DIRECTIONS FOR THIS TASK
Count up the lines below containing the word "presenter", and give the result with no other words.

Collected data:
——————————
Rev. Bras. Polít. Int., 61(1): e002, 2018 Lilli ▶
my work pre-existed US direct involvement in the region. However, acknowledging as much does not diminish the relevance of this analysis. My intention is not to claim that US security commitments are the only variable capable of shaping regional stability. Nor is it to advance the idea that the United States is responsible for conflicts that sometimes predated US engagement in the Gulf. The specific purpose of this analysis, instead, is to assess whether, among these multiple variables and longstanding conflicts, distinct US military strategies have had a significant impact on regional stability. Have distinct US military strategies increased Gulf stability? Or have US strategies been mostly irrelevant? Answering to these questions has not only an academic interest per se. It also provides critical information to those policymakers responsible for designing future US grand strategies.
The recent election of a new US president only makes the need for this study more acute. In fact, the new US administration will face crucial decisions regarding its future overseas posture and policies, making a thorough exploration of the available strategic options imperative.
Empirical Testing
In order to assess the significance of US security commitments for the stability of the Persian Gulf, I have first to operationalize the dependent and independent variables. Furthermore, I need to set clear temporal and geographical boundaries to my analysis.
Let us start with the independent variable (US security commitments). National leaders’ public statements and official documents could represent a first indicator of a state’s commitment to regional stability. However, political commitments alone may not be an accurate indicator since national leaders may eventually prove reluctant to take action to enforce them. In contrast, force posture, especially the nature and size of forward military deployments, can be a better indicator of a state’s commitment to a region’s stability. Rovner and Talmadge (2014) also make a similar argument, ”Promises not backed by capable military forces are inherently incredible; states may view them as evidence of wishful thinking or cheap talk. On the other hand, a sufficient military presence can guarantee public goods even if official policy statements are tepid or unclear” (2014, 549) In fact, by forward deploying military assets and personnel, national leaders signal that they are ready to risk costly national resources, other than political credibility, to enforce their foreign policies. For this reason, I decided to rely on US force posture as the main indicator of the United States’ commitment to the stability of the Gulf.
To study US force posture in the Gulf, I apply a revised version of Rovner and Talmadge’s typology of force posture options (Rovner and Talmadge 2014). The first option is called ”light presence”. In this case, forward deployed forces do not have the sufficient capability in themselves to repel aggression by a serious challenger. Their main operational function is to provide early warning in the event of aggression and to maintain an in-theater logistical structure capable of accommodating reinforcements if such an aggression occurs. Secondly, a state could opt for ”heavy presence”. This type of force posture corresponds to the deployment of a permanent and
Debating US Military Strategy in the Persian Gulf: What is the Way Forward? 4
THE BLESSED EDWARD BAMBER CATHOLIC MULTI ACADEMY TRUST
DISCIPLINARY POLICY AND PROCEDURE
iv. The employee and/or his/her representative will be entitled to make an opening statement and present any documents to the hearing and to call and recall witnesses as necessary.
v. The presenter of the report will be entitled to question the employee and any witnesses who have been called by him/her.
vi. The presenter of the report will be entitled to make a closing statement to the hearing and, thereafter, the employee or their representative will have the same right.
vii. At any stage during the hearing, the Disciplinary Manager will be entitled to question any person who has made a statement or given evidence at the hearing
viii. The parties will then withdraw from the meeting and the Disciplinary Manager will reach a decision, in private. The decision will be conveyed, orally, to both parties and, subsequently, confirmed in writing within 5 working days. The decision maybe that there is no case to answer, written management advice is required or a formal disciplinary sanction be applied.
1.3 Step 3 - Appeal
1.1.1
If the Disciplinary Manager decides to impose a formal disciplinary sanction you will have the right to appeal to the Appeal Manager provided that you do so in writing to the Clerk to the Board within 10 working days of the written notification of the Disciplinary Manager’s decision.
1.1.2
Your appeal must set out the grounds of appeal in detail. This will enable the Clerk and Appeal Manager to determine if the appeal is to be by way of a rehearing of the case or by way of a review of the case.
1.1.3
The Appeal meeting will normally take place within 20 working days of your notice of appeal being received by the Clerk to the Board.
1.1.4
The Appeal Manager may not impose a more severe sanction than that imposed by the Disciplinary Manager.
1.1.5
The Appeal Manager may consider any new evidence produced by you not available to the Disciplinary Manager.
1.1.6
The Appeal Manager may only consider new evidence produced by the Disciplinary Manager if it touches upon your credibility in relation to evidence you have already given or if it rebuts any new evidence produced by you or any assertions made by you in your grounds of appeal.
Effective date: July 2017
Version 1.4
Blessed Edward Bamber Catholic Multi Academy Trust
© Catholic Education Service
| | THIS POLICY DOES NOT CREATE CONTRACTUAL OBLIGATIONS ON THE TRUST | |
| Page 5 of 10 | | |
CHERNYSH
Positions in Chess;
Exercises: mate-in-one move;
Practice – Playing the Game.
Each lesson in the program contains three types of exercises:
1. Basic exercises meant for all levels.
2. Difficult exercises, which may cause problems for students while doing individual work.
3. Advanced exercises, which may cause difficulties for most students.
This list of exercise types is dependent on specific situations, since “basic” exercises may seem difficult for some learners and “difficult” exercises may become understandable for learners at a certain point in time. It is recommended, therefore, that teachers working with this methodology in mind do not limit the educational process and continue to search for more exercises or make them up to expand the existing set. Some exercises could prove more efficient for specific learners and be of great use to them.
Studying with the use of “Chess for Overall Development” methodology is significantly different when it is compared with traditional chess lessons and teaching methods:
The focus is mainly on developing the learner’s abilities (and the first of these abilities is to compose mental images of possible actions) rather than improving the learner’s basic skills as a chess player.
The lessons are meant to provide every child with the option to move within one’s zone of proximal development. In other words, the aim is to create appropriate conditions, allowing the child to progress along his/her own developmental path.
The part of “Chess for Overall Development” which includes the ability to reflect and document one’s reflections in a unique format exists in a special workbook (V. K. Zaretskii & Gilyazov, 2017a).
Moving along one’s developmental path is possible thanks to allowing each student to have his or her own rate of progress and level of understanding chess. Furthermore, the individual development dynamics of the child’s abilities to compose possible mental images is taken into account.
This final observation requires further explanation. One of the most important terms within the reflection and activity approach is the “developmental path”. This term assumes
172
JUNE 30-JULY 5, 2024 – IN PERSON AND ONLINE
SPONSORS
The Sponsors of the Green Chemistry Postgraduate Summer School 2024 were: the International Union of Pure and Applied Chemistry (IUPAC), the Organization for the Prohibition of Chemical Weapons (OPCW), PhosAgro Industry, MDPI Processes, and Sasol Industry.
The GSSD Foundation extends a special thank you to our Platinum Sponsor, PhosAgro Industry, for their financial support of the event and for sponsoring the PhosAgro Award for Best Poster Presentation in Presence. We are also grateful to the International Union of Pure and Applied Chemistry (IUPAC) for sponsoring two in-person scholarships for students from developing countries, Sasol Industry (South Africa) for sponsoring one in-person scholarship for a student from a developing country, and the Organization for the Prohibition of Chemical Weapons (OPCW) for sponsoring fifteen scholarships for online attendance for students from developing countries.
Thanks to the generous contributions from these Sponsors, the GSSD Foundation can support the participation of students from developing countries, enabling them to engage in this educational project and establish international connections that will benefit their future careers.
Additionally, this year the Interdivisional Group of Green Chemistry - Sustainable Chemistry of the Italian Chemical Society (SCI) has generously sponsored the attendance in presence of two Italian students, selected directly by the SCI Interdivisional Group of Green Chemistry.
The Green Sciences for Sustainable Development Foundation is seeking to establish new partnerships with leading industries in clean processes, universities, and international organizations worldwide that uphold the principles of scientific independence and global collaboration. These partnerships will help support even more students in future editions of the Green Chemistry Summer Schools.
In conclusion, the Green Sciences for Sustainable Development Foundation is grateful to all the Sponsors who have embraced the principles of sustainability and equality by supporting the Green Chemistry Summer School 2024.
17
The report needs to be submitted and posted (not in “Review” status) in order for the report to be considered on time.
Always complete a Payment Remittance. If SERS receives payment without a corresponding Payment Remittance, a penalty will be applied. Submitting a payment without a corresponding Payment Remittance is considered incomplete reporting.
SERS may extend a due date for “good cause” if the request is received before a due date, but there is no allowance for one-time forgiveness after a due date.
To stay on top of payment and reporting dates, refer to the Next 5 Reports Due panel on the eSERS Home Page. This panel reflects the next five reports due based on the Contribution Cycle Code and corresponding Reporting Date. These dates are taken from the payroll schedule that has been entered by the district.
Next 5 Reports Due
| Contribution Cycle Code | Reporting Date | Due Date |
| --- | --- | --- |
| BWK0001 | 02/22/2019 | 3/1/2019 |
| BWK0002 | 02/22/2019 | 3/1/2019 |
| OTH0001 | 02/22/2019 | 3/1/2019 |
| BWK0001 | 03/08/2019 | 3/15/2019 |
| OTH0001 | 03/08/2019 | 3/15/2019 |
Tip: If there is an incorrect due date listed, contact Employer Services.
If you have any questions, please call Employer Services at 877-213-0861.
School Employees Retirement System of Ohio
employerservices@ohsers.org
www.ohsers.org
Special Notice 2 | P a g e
——————————
TASK OUTPUT
2